- WRITTEN TASK: Give the listing's lines from its beginning up to and including the line containing "hvilket vi alle" as a Markdown table with the columns Row and Line, numbering each line and skipping blank lines. Leave the pictures out of the table.

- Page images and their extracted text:

BEGIN

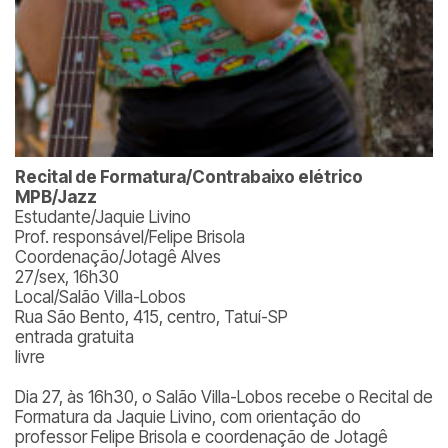
Recital de Formatura/Contrabaixo elétrico
MPB/Jazz
Estudante/Jaquie Livino
Prof. responsável/Felipe Brisola
Coordenação/Jotagê Alves
27/sex, 16h30
Local/Salão Villa-Lobos
Rua São Bento, 415, centro, Tatuí-SP
entrada gratuita
livre
Dia 27, às 16h30, o Salão Villa-Lobos recebe o Recital de
Formatura da Jaquie Livino, com orientação do
professor Felipe Brisola e coordenação de Jotagê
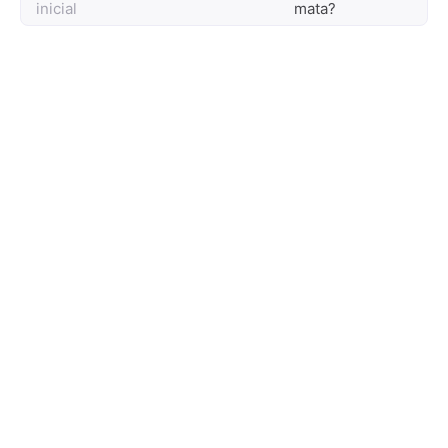
inicial
mata?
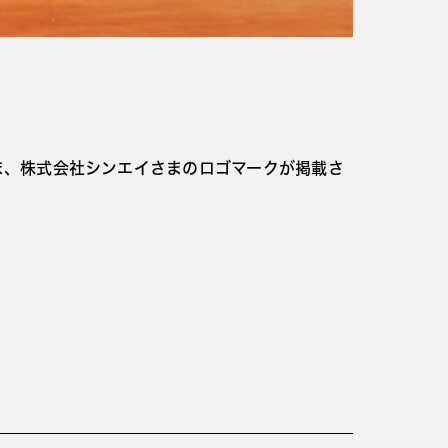
ま、株式会社シンエイさまのロゴマークが掲載さ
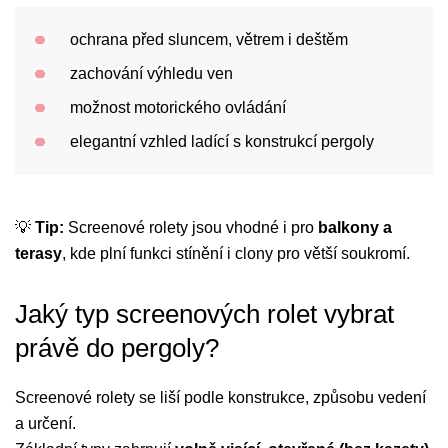
ochrana před sluncem, větrem i deštěm
zachování výhledu ven
možnost motorického ovládání
elegantní vzhled ladící s konstrukcí pergoly
💡
Tip:
Screenové rolety jsou vhodné i pro
balkony a
terasy
, kde plní funkci stínění i clony pro větší soukromí.
Jaký typ screenových rolet vybrat
právě do pergoly?
Screenové rolety se liší podle konstrukce, způsobu vedení
a určení.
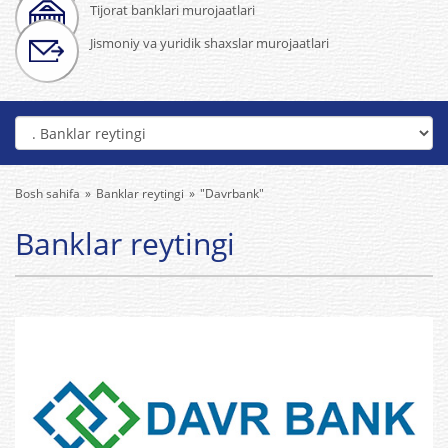
Tijorat banklari murojaatlari
Jismoniy va yuridik shaxslar murojaatlari
Bosh sahifa
Banklar reytingi
"Davrbank"
Banklar reytingi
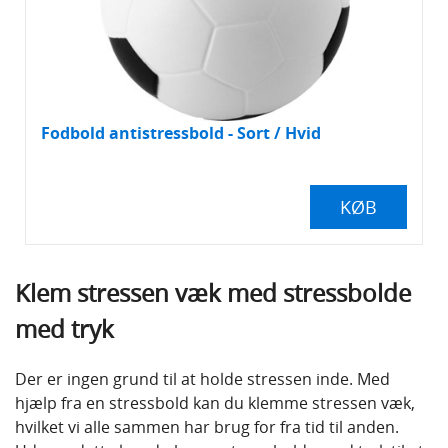
Fodbold antistressbold - Sort / Hvid
KØB
Klem stressen væk med stressbolde
med tryk
Der er ingen grund til at holde stressen inde. Med
hjælp fra en stressbold kan du klemme stressen væk,
hvilket vi alle sammen har brug for fra tid til anden.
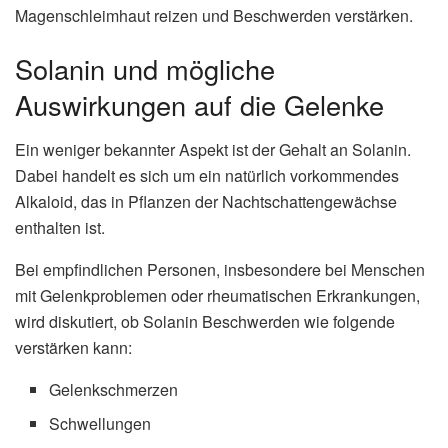
Magenschleimhaut reizen und Beschwerden verstärken.
Solanin und mögliche
Auswirkungen auf die Gelenke
Ein weniger bekannter Aspekt ist der Gehalt an Solanin.
Dabei handelt es sich um ein natürlich vorkommendes
Alkaloid, das in Pflanzen der Nachtschattengewächse
enthalten ist.
Bei empfindlichen Personen, insbesondere bei Menschen
mit Gelenkproblemen oder rheumatischen Erkrankungen,
wird diskutiert, ob Solanin Beschwerden wie folgende
verstärken kann:
Gelenkschmerzen
Schwellungen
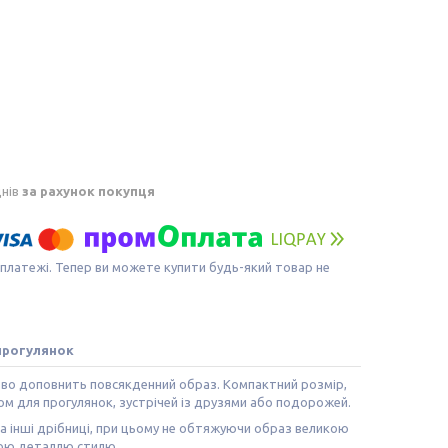
днів
за рахунок покупця
 платежі. Тепер ви можете купити будь-який товар не
 прогулянок
дово доповнить повсякденний образ. Компактний розмір,
ом для прогулянок, зустрічей із друзями або подорожей.
та інші дрібниці, при цьому не обтяжуючи образ великою
ною деталлю стилю.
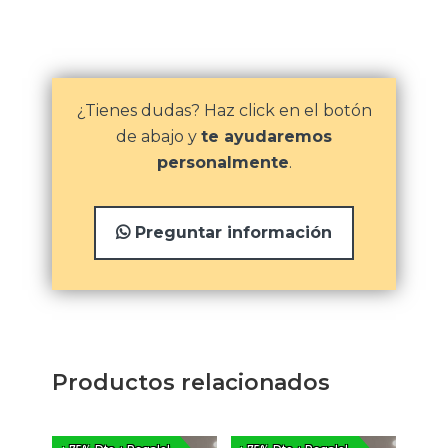
¿Tienes dudas? Haz click en el botón
de abajo y
te ayudaremos
personalmente
.
Preguntar información
Productos relacionados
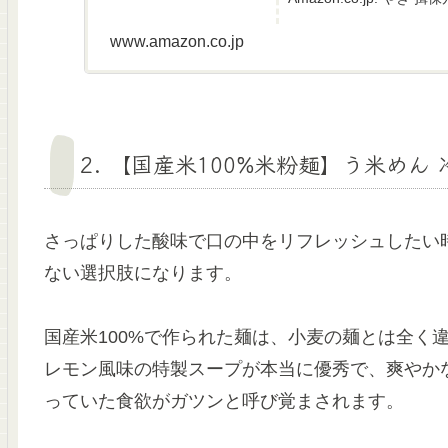
www.amazon.co.jp
2. 【国産米100%米粉麺】う米めん 
さっぱりした酸味で口の中をリフレッシュしたい
ない選択肢になります。
国産米100%で作られた麺は、小麦の麺とは全く
レモン風味の特製スープが本当に優秀で、爽やか
っていた食欲がガツンと呼び覚まされます。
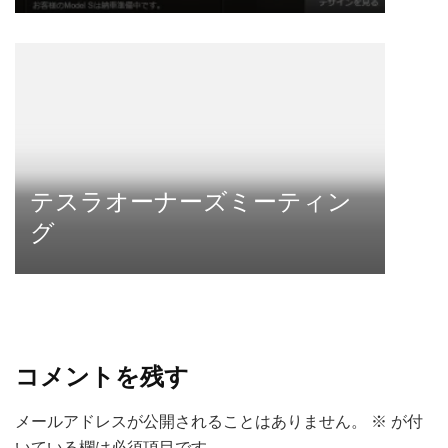
テスラオーナーズミーティン
グ
コメントを残す
メールアドレスが公開されることはありません。
※
が付
いている欄は必須項目です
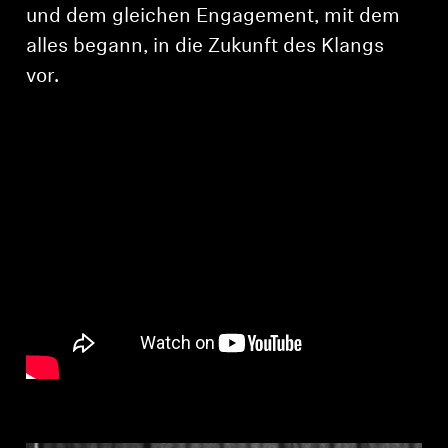
AMBEO Soundbars und Subs
und dem gleichen Engagement, mit dem
alles begann, in die Zukunft des Klangs
AMBEO entdecken
vor.
AMBEO Ersatzteile & Zubehör
Entdecken
Über uns
Innovationen
Soundspace
Support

END

- RESPONSE AREA:
| Row | Line |
|---|---|
| 1 | Recital de Formatura/Contrabaixo elétrico |
| 2 | MPB/Jazz |
| 3 | Estudante/Jaquie Livino |
| 4 | Prof. responsável/Felipe Brisola |
| 5 | Coordenação/Jotagê Alves |
| 6 | 27/sex, 16h30 |
| 7 | Local/Salão Villa-Lobos |
| 8 | Rua São Bento, 415, centro, Tatuí-SP |
| 9 | entrada gratuita |
| 10 | livre |
| 11 | Dia 27, às 16h30, o Salão Villa-Lobos recebe o Recital de |
| 12 | Formatura da Jaquie Livino, com orientação do |
| 13 | professor Felipe Brisola e coordenação de Jotagê |
| 14 | inicial |
| 15 | mata? |
| 16 | ま、株式会社シンエイさまのロゴマークが掲載さ |
| 17 | ochrana před sluncem, větrem i deštěm |
| 18 | zachování výhledu ven |
| 19 | možnost motorického ovládání |
| 20 | elegantní vzhled ladící s konstrukcí pergoly |
| 21 | 💡 |
| 22 | Tip: |
| 23 | Screenové rolety jsou vhodné i pro |
| 24 | balkony a |
| 25 | terasy |
| 26 | , kde plní funkci stínění i clony pro větší soukromí. |
| 27 | Jaký typ screenových rolet vybrat |
| 28 | právě do pergoly? |
| 29 | Screenové rolety se liší podle konstrukce, způsobu vedení |
| 30 | a určení. |
| 31 | Tijorat banklari murojaatlari |
| 32 | Jismoniy va yuridik shaxslar murojaatlari |
| 33 | Bosh sahifa |
| 34 | Banklar reytingi |
| 35 | "Davrbank" |
| 36 | Banklar reytingi |
| 37 | Fodbold antistressbold - Sort / Hvid |
| 38 | KØB |
| 39 | Klem stressen væk med stressbolde |
| 40 | med tryk |
| 41 | Der er ingen grund til at holde stressen inde. Med |
| 42 | hjælp fra en stressbold kan du klemme stressen væk, |
| 43 | hvilket vi alle sammen har brug for fra tid til anden. |